TASK DIRECTIONS:
Find the line with "15: (364, 437, 1.38)" in the records below. Copy it and every line after it, up to and including the line with "36: (202, 450, 1.31)".
--- PROVIDED MATERIAL ---
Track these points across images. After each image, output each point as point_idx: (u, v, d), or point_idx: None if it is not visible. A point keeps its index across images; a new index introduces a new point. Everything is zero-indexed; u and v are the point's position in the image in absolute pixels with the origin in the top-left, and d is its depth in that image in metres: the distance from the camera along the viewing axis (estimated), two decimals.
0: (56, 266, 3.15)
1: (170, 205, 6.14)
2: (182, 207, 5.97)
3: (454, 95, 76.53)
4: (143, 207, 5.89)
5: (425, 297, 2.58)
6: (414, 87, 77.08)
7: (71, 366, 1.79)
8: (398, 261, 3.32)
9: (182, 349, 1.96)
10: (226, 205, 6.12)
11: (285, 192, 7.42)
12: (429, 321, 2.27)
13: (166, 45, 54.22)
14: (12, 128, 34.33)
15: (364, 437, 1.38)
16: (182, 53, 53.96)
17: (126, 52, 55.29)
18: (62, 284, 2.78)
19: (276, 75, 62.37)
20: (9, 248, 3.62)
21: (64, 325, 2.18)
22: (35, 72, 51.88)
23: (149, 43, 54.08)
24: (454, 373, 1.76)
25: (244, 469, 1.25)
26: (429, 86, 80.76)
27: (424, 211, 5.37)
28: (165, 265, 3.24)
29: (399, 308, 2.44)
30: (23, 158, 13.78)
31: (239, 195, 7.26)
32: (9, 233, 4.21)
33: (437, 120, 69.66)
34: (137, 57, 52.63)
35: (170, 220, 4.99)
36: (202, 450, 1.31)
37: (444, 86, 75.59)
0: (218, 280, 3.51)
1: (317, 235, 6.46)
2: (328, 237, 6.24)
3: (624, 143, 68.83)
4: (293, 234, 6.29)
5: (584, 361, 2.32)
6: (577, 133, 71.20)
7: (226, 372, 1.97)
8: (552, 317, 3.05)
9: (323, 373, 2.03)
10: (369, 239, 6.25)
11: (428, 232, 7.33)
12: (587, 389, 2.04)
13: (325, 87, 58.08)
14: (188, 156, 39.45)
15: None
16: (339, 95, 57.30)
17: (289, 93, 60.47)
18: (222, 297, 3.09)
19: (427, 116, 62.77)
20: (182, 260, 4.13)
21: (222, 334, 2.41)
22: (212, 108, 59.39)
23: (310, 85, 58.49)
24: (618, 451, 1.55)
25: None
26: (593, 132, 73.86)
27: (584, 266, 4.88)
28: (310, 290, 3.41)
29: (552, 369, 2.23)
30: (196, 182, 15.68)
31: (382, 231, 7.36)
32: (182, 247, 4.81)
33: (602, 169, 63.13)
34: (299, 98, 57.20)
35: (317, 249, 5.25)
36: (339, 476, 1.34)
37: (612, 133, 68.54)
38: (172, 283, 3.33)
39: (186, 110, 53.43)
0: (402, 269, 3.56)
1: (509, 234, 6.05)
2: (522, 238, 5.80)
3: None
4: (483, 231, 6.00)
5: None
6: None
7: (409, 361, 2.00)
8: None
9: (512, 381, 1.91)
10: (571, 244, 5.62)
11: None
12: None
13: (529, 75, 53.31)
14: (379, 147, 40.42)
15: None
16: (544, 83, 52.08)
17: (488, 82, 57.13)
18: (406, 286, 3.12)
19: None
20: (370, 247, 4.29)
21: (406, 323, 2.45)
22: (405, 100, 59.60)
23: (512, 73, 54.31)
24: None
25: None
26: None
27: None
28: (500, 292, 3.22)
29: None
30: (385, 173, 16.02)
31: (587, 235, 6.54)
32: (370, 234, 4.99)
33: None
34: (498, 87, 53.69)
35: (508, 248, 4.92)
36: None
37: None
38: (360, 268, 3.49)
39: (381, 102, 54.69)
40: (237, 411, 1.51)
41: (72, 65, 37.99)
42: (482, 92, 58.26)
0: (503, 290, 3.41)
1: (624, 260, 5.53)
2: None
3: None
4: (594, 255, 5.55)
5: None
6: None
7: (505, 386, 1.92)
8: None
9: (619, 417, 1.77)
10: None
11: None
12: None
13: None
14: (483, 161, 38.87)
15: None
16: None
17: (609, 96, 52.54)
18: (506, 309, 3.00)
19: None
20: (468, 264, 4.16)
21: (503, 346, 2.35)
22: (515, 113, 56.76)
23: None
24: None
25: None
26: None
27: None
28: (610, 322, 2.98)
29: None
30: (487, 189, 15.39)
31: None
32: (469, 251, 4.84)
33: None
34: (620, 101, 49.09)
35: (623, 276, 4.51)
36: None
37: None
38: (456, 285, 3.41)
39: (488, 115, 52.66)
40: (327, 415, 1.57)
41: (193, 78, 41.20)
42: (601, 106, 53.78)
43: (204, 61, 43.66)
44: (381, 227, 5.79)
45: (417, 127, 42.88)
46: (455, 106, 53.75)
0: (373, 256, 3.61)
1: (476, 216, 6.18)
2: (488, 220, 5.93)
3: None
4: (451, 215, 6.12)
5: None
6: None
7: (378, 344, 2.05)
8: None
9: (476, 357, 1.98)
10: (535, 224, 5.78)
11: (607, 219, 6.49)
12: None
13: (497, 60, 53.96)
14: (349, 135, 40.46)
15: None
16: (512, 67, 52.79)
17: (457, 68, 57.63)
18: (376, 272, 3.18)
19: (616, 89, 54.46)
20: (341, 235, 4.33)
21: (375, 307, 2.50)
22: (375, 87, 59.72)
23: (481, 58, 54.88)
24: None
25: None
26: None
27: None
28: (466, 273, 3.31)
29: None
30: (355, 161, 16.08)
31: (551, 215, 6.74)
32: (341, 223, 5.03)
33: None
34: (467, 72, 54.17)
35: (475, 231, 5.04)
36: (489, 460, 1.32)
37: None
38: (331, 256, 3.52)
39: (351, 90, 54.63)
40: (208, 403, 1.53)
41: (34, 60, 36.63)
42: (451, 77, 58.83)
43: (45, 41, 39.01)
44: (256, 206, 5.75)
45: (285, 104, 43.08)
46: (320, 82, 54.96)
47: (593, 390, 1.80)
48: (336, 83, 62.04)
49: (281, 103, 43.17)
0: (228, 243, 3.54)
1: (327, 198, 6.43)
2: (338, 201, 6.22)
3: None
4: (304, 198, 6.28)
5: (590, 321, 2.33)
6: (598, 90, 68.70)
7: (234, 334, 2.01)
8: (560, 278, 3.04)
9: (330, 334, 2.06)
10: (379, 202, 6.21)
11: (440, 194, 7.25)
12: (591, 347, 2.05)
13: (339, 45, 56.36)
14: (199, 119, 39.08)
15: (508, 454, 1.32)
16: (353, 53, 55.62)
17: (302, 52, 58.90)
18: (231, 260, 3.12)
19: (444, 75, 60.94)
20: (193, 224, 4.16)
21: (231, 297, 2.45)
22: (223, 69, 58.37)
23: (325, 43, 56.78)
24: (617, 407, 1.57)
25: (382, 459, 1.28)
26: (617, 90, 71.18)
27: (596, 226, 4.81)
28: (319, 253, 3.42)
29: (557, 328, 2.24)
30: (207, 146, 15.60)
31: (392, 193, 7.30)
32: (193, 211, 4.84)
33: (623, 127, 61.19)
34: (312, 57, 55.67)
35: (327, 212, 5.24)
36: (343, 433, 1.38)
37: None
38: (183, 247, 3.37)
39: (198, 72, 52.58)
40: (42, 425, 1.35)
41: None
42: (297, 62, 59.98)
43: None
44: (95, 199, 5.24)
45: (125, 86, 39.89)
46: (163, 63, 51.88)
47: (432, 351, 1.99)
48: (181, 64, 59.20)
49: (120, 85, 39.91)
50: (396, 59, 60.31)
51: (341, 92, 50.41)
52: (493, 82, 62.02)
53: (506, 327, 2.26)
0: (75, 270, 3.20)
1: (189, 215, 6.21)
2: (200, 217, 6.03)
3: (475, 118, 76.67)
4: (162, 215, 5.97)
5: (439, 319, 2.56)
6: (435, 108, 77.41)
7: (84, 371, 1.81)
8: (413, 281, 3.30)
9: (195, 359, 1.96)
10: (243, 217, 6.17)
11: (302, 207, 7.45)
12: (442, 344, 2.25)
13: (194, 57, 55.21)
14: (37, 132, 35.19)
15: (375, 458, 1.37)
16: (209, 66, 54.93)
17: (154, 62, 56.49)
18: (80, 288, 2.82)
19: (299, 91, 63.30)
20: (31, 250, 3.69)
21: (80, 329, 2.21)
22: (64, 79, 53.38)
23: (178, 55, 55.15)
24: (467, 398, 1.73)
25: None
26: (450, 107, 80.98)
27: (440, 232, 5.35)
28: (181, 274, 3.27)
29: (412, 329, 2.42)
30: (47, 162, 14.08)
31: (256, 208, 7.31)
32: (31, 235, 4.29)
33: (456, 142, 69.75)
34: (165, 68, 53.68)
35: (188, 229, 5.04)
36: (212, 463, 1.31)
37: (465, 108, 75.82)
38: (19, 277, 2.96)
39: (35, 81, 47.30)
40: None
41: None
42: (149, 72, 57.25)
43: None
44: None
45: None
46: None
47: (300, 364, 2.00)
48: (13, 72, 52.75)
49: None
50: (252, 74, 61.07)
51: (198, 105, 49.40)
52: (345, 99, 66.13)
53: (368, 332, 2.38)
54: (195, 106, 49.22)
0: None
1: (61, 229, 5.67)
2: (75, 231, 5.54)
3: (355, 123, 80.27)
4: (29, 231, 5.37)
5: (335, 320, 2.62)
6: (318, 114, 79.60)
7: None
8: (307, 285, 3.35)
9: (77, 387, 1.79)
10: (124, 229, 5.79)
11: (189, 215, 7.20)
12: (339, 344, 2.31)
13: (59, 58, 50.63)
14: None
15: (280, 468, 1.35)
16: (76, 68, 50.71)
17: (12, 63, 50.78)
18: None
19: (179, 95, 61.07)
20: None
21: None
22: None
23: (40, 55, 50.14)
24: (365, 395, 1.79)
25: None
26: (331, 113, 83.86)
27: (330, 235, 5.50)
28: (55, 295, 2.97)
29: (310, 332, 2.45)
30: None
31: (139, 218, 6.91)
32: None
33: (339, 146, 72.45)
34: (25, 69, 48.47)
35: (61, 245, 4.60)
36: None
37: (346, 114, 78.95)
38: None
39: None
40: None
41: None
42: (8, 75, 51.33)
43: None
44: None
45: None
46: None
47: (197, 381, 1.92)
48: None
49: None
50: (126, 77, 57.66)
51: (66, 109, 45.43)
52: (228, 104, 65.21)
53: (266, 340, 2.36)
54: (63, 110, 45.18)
---
ANSWER FOR THIS EXERCISE:
15: (364, 437, 1.38)
16: (182, 53, 53.96)
17: (126, 52, 55.29)
18: (62, 284, 2.78)
19: (276, 75, 62.37)
20: (9, 248, 3.62)
21: (64, 325, 2.18)
22: (35, 72, 51.88)
23: (149, 43, 54.08)
24: (454, 373, 1.76)
25: (244, 469, 1.25)
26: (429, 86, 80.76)
27: (424, 211, 5.37)
28: (165, 265, 3.24)
29: (399, 308, 2.44)
30: (23, 158, 13.78)
31: (239, 195, 7.26)
32: (9, 233, 4.21)
33: (437, 120, 69.66)
34: (137, 57, 52.63)
35: (170, 220, 4.99)
36: (202, 450, 1.31)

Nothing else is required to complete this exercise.